**PROVIDED TEXT**
^^^^^^^^
On your way home, while you are on the train, you pull out your phone and read about the latest trends in retail. The article refers to the rise of Amazon and like the below quote by Jeff Bezos:
“Our focus is on customer obsession rather than competitor obsession, eagerness to invent and pioneer, willingness to fail, the patience to think long-term, and the taking of professional pride in operational excellence.”
Now, you start to understand why lines of credits for your existing business have appeared to be harder work lately than in the heydays.
Retail may not be your thing, but if you ever invested your time, effort or money in Customer experience it is quite likely you may feel like our shop owner at some point in this journey. You might even be asking yourself profound existential questions already. How can you get the biggest bang from your bucks? What approach would you need to take to identify customer pain points? What would delight customers? When does it make sense to ‘delight’ customers?
And, if you are lucky enough to come from an industry which is yet to be disrupted by a player who “gets” customer experience the way Amazon or Apple do, then it is really just a matter of time before you see the equivalent of an Amazon surface.
^^^^^^^^
**GOALS**
**1.** In the customer experience text, where is the reader when they pull out their phone to read about retail trends?
**2.** Carry on the customer experience text from its final sentence.
^^^^^^^^
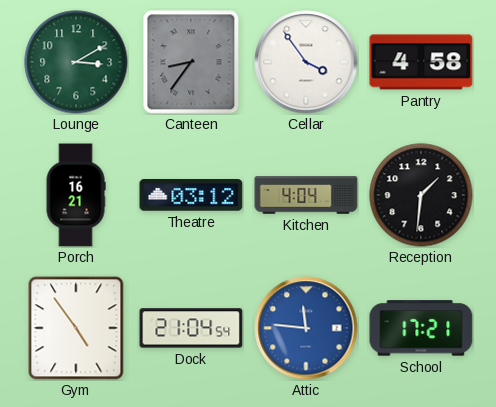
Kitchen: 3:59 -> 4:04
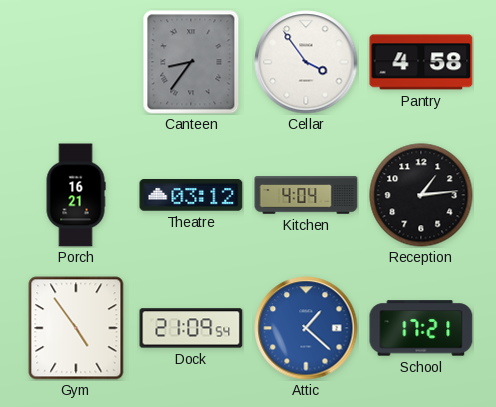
Lounge: 3:10 -> none
Reception: 1:31 -> 1:14
Dock: 21:04 -> 21:09
Attic: 11:46 -> 1:22
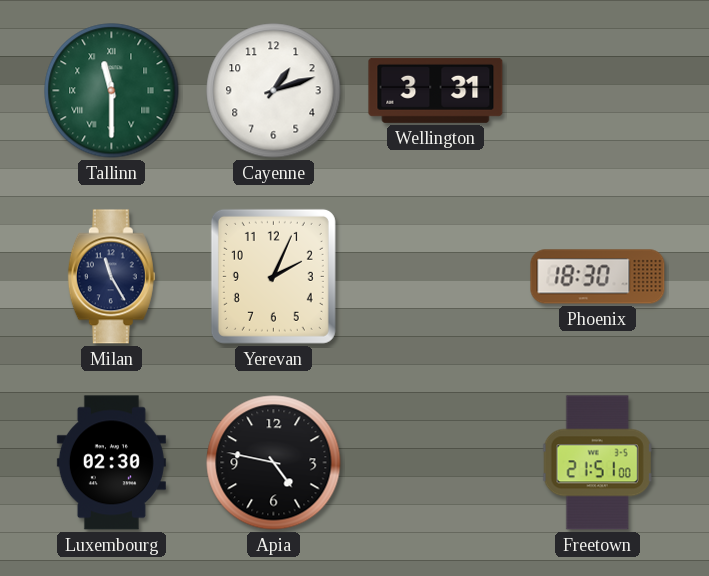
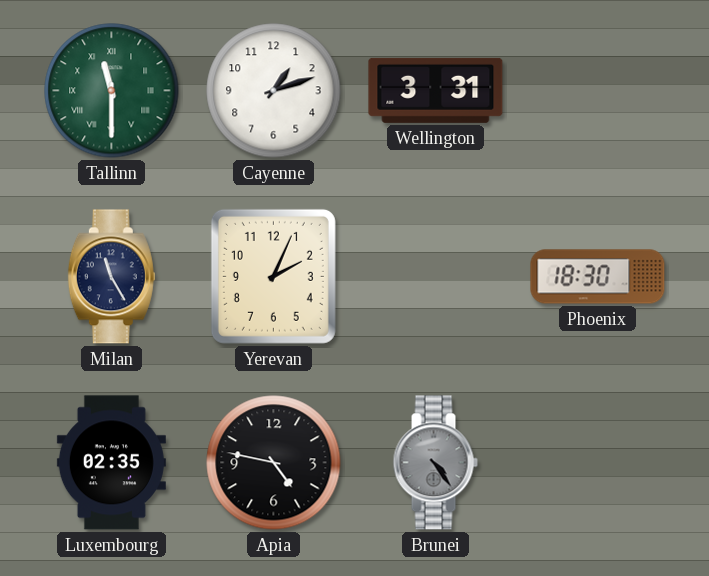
Luxembourg: 02:30 -> 02:35
Brunei: none -> 4:24
Freetown: 21:51 -> none
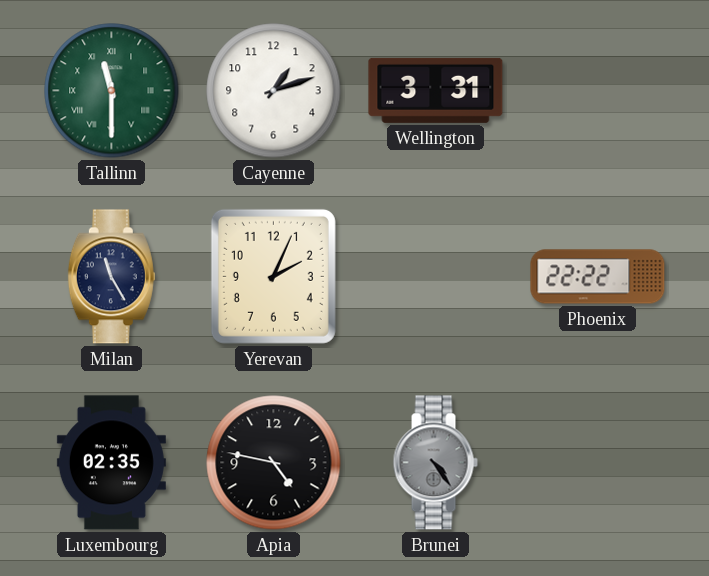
Phoenix: 18:30 -> 22:22
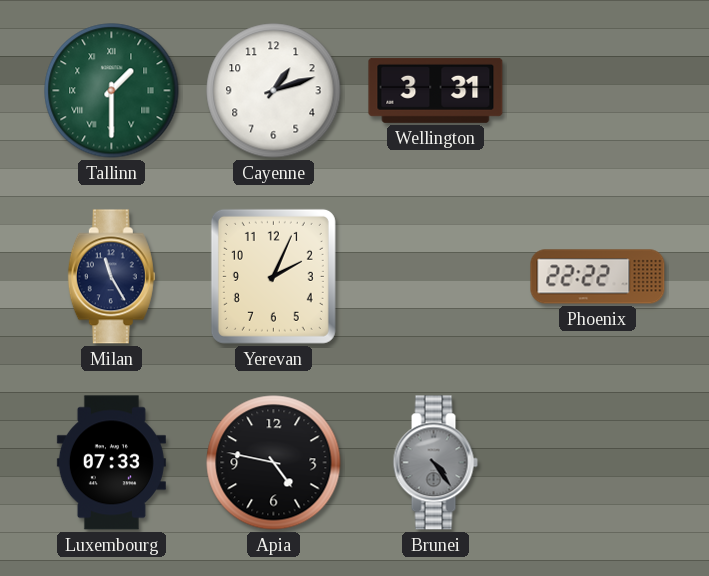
^^^^^^^^
**EXERCISE RESPONSES**
**1.** On the train on the way home.

**2.**
Sadly, though, there is no such thing as a wonder hit when it comes to Customer Experience. Since loyalty matters for most businesses, we are in it for the long run. Not a one-night stand, but a marriage of some sort. Played in the ‘Woodlands’ of bricks and mortar as well as in the Digital Space ‘Fairyland’, for the best of times and for the worst of times.
Which, in real terms, means that organisations may need to back up every one of their moves to stay ahead, since customers will be judging them based on their weakest link, during every episode, whether they want to make a purchase, get help, get advice or renew a partnership or their subscription.